Support for the TPP has also topped the policy priority list at heavy hitting industry organizations including the Chamber of Commerce and the Business Roundtable. In a survey conducted by the latter group, a majority of American CEOs reported that the TPP would help companies grow and be more competitive.

But John Engler, president of the Business Roundtable, has mostly avoided overtly criticizing Trump in recent months. “It’s not unusual to have people running against trade as candidates,” Engler said last week, suggesting that candidates currently hostile to trade could change their tune once in office. “I think economic reality sets in the moment you’re elected,” Engler told CNBC.

The Chamber of Commerce also refrained from directly addressing Trump. In a statement to International Business Times, the Chamber wrote, “Our message to all the candidates in both parties is the same. We need more trade and more market-opening trade deals — not fewer.”

These groups’ reticence to engage overtly with Trump over trade comes as blue-collar, mostly white workers in regions that have been hard-hit by trade policies stream to Trump’s side. According to research by a senior fellow at the Peterson Institute for International Economics, J. Bradford Jensen, and others, dissatisfied voters in these areas are more likely to back challengers to incumbent parties during presidential elections.

Meanwhile, Jensen said, the chief benefits of trade — like cheaper consumer goods — barely move these voters. Those effects “are not as visceral as when a plant closes,” Jensen said. “If you think you lost your job because of trade, you are going to vote on that.”

On the other side of the coin, just a smattering of business leaders have contributed to efforts to hobble Trump’s seemingly unstoppable campaign to win the GOP nomination.

They include the likes of hedge fund billionaire Paul Singer, who backed Florida Senator Marco Rubio until he dropped out of the race. Singer gave $1 million to Our Principles PAC, which was established to run ads challenging Trump and has also attracted millions of dollars from the family of Joe Ricketts, co-founder of TD Ameritrade.

Our Principles shares donors with Club for Growth, which has also come out against Trump. The family of Arkansas investment banker Warren Stephens has piled a combined $3.5 million into the two political groups.

But the large donors disclosed in campaign filings for these groups have no particular connection to trade; many come from the world of finance. And executives from large, publicly traded companies — who have been found to make political donations at much higher rates than average Americans — are largely absent from the anti-Trump contingent.

They could be anxious not to fight a losing battle. Some donors, witnessing the ease with which Trump has batted down ill-fated attempts by Rubio and also-ran Jeb Bush to slow Trump’s momentum, have moved toward supporting Senate races, the Center for Public Integrity reported.

There’s also good reason to wait.

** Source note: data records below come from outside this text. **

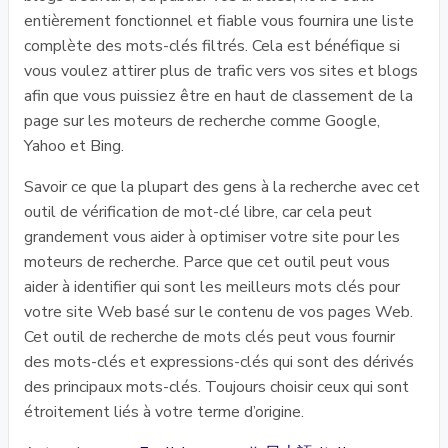
entièrement fonctionnel et fiable vous fournira une liste
complète des mots-clés filtrés. Cela est bénéfique si
vous voulez attirer plus de trafic vers vos sites et blogs
afin que vous puissiez être en haut de classement de la
page sur les moteurs de recherche comme Google,
Yahoo et Bing.
Savoir ce que la plupart des gens à la recherche avec cet
outil de vérification de mot-clé libre, car cela peut
grandement vous aider à optimiser votre site pour les
moteurs de recherche. Parce que cet outil peut vous
aider à identifier qui sont les meilleurs mots clés pour
votre site Web basé sur le contenu de vos pages Web.
Cet outil de recherche de mots clés peut vous fournir
des mots-clés et expressions-clés qui sont des dérivés
des principaux mots-clés. Toujours choisir ceux qui sont
étroitement liés à votre terme d’origine.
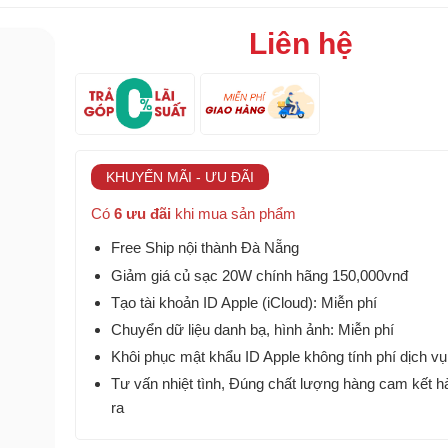
Liên hệ
KHUYẾN MÃI - ƯU ĐÃI
Có
6 ưu đãi
khi mua sản phẩm
Free Ship nội thành Đà Nẵng
Giảm giá củ sạc 20W chính hãng 150,000vnđ
Tạo tài khoản ID Apple (iCloud): Miễn phí
Chuyển dữ liệu danh bạ, hình ảnh: Miễn phí
Khôi phục mật khẩu ID Apple không tính phí dịch vụ
Tư vấn nhiệt tình, Đúng chất lượng hàng cam kết h
ra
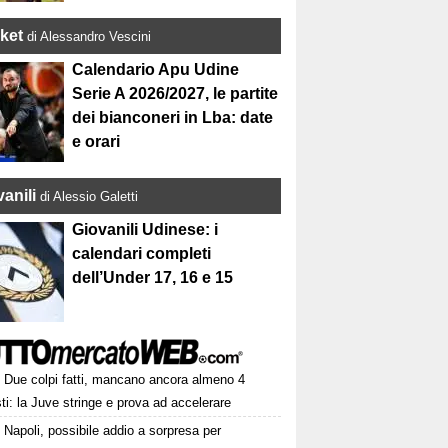
ket
di Alessandro Vescini
Calendario Apu Udine
Serie A 2026/2027, le partite
dei bianconeri in Lba: date
e orari
anili
di Alessio Galetti
Giovanili Udinese: i
calendari completi
dell’Under 17, 16 e 15
Due colpi fatti, mancano ancora almeno 4
ti: la Juve stringe e prova ad accelerare
Napoli, possibile addio a sorpresa per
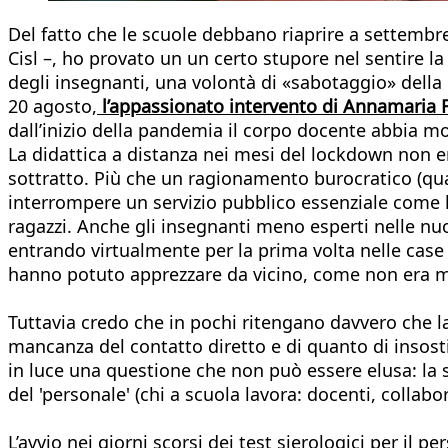
Del fatto che le scuole debbano riaprire a settembre
Cisl –, ho provato un un certo stupore nel sentire la
degli insegnanti, una volontà di «sabotaggio» della 
20 agosto,
l’appassionato intervento di Annamaria Fu
dall’inizio della pandemia il corpo docente abbia mos
La didattica a distanza nei mesi del lockdown non e
sottratto. Più che un ragionamento burocratico (qualc
interrompere un servizio pubblico essenziale come l’
ragazzi. Anche gli insegnanti meno esperti nelle nuo
entrando virtualmente per la prima volta nelle case de
hanno potuto apprezzare da vicino, come non era mai
Tuttavia credo che in pochi ritengano davvero che l
mancanza del contatto diretto e di quanto di insost
in luce una questione che non può essere elusa: la si
del 'personale' (chi a scuola lavora: docenti, collabor
L’avvio nei giorni scorsi dei test sierologici per il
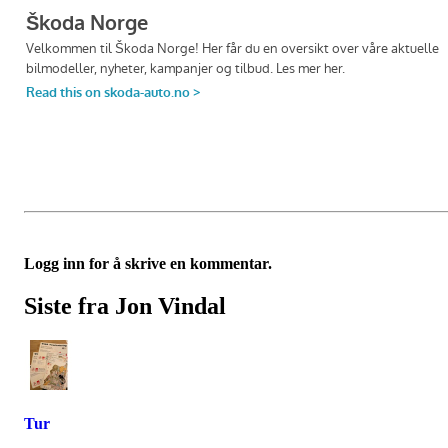
Logg inn for å skrive en kommentar.
Siste fra Jon Vindal
Tur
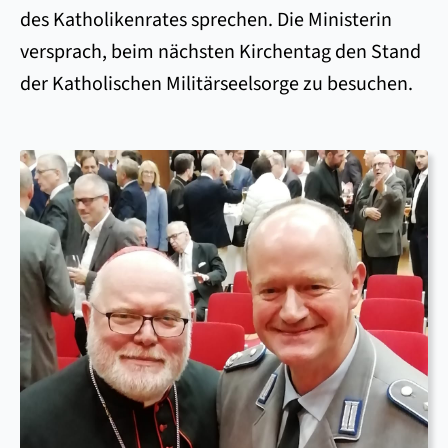
des Katholikenrates sprechen. Die Ministerin
versprach, beim nächsten Kirchentag den Stand
der Katholischen Militärseelsorge zu besuchen.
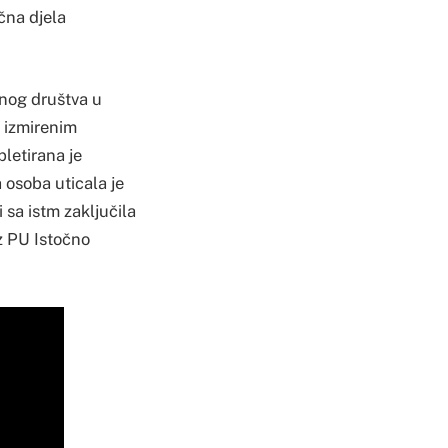
čna djela
dnog društva u
o izmirenim
letirana je
 osoba uticala je
sa istm zaključila
z PU Istočno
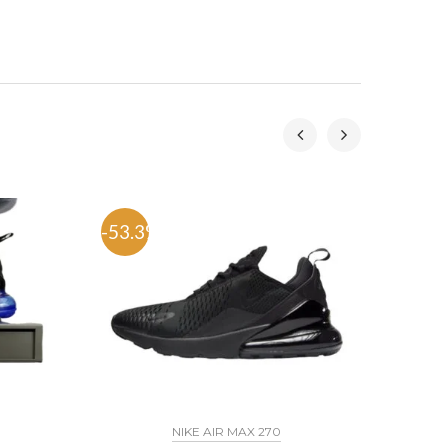
-53.3%
-53.
NIKE AIR MAX 270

Victor, the political scientist, argued that campaign spending functions more as a way of gaining access to eventual winners than picking who those winners will be. For those simply seeking a seat at the table, it’s no use to try to enter the GOP fray. “Those who want to back the right horse are sitting on the sidelines,” Victor said.

When these donors finally do choose to spend, Victor predicted that Democrat Hillary Clinton, should she defeat left-wing challenger Bernie Sanders, could be the beneficiary if corporate leaders have to pick between her or Trump.

“Trump is going to draw his support from the working class,” Victor said. “In order to offset whatever losses the Democrats might have from that blue-collar crowd, they need to make up that loss someplace. The business interests are the obvious place.”